The proposed reforms would ensure that Universal Credit is paid to individuals, rather than into a single household bank account, as the current situation makes it easier for perpetrators of domestic abuse to exert financial control – leaving victims isolated and unable to leave an abusive relationship.


The SNP’s Health spokesperson will urge the UK government to back the reforms “without delay”, after a report from the Women’s Budget Group (WBG), Surviving Economic Abuse (SEA), and the End Violence Against Women Coalition (EVAW) highlighted how the current default payment of Universal Credit to a single bank account could increase women’s vulnerability to financial abuse.

Commenting, Dr Philippa Whitford MP said: “The UK government must finally listen to the overwhelming evidence from women’s groups, who are clear that Universal Credit needs urgent reform to tackle the increased risks of domestic abuse.
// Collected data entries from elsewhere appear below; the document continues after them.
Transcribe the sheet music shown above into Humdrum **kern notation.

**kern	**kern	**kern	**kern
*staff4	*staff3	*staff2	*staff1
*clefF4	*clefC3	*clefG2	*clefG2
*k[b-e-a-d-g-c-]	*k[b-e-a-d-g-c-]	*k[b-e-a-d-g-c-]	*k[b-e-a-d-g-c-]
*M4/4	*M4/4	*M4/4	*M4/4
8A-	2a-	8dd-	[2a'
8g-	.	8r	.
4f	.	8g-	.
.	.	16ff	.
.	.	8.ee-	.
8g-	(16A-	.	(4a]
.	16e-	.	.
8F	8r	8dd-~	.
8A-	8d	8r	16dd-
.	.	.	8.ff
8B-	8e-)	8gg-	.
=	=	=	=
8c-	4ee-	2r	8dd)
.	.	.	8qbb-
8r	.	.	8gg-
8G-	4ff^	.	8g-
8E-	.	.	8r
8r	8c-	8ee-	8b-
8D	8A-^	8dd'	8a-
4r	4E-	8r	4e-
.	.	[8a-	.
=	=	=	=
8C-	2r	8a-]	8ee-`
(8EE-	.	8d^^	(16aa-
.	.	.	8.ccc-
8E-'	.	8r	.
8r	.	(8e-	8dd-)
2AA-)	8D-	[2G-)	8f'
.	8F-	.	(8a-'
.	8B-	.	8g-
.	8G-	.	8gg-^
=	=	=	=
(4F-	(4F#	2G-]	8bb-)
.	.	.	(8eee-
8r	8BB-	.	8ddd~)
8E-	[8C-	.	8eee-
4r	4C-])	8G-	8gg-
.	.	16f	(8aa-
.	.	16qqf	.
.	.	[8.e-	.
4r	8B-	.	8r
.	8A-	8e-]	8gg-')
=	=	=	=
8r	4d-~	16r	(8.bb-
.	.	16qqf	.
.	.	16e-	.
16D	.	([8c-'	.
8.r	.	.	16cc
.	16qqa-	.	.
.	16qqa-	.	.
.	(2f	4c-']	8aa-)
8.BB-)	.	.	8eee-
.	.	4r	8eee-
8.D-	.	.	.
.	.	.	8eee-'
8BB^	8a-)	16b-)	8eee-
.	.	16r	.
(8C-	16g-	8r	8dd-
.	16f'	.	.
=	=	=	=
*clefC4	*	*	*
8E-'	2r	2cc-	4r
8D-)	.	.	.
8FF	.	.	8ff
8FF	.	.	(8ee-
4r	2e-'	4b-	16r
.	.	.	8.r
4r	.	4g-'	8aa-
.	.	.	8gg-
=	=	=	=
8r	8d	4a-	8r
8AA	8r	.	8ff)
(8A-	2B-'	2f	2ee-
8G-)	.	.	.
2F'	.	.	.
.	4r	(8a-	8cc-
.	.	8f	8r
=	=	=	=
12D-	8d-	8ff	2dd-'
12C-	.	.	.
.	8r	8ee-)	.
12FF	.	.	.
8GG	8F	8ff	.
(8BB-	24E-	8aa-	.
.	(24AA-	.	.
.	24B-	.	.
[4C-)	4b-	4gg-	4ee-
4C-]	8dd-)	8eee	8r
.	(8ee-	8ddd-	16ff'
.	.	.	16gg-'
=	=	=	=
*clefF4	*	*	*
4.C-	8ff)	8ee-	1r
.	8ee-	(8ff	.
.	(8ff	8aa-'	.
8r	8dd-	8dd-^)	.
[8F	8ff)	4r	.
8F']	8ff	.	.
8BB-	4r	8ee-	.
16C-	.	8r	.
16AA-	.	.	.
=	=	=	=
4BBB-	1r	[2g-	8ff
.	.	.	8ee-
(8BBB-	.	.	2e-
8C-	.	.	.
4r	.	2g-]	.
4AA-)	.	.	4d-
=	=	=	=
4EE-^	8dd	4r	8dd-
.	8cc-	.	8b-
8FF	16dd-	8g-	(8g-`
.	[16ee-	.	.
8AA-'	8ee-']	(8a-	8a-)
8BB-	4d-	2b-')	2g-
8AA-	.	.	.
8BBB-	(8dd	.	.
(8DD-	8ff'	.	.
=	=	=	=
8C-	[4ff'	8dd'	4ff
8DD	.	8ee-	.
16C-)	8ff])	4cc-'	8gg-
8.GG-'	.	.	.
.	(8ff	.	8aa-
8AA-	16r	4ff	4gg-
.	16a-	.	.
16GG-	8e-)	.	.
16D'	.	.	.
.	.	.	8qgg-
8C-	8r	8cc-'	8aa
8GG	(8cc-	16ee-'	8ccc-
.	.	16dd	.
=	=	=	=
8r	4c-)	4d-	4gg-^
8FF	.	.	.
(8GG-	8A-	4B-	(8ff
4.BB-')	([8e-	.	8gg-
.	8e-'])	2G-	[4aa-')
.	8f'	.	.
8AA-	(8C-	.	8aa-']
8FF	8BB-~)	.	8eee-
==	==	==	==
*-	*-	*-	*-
“Financial Abuse affects one in five women and the current system, of paying Universal Credit into one bank account per household, makes it easier for perpetrators of domestic abuse to exert complete financial control – leaving women isolated; with no money to socialise with friends and family or to leave an abusive relationship.

“It is simply not good enough for the UK government to continue to side-line this issue. They must get behind these crucial amendments and introduce separate payments, as the default, to ensure that women have financial independence.

“The SNP government fully supports the introduction of separate payments, and is in discussion with the DWP to enable such payments to be made in Scotland – but domestic abuse and financial coercion is an issue that affects women right across the UK, and the simplest and most effective way to resolve this flaw is for the UK government to reform the underlying system.”

DWP HQ, Caxton House, London. Photo: Paul Billanie for Welfare Weekly.

Dr Marsha Scott, CEO of Scottish Women’s Aid, said: “Scottish Women’s Aid lends our full support to Dr Philippa Whitford MP’s amendments, research suggests that 89% of all women who are abused by a partner, experience financial abuse as part of domestic abuse.

“Ensuring that women have equal access to Universal Credit supports women’s financial independence and reduces the ability of perpetrators of domestic abuse to control their partners and their children.”


Rachel Krys, Co-Director of the End Violence Against Women Coalition said: “Women’s groups have pointed out that Universal Credit payments made into one bank account for everyone in the household, risks giving more power to abusers in homes where women live with domestic violence, and is creating a new state-based barrier to seeking safety and change.

“We are supporting the amendments for separate payments to be made the default to give women more protection, and want to see a clear timetable in place to work out how payments should be split.

“The UK government says it is committed to changing the response to domestic violence across the board, we therefore urge them to look urgently at the evidence on what a single UC payment might do and think again.”

Dr Nicola Sharp-Jeffs, Surviving Economic Abuse, said: “Paying Universal Credit into one bank account sets the scene for financial abuse. Access to an independent income is also vital in order to leave an abusive partner.

“The UK government must reflect this understanding by making separate payments the default position, thereby closing down opportunities to abuse and removing barriers to leaving.”

Mary-Ann Stephenson, Director of the Women’s Budget Group said: “We know that income is not always shared equally in households, and that lack of independent income can make women vulnerable to financial abuse.

“Up until now payments for housing, job-seeking, and children have been separate. Combining them into a payment into a single bank account risks giving abusive men even more power and control over their partners.


“It may send more money than ever straight to the wallet and not to the purse, undermining women’s economic independence and their ability to leave abusive relationships.”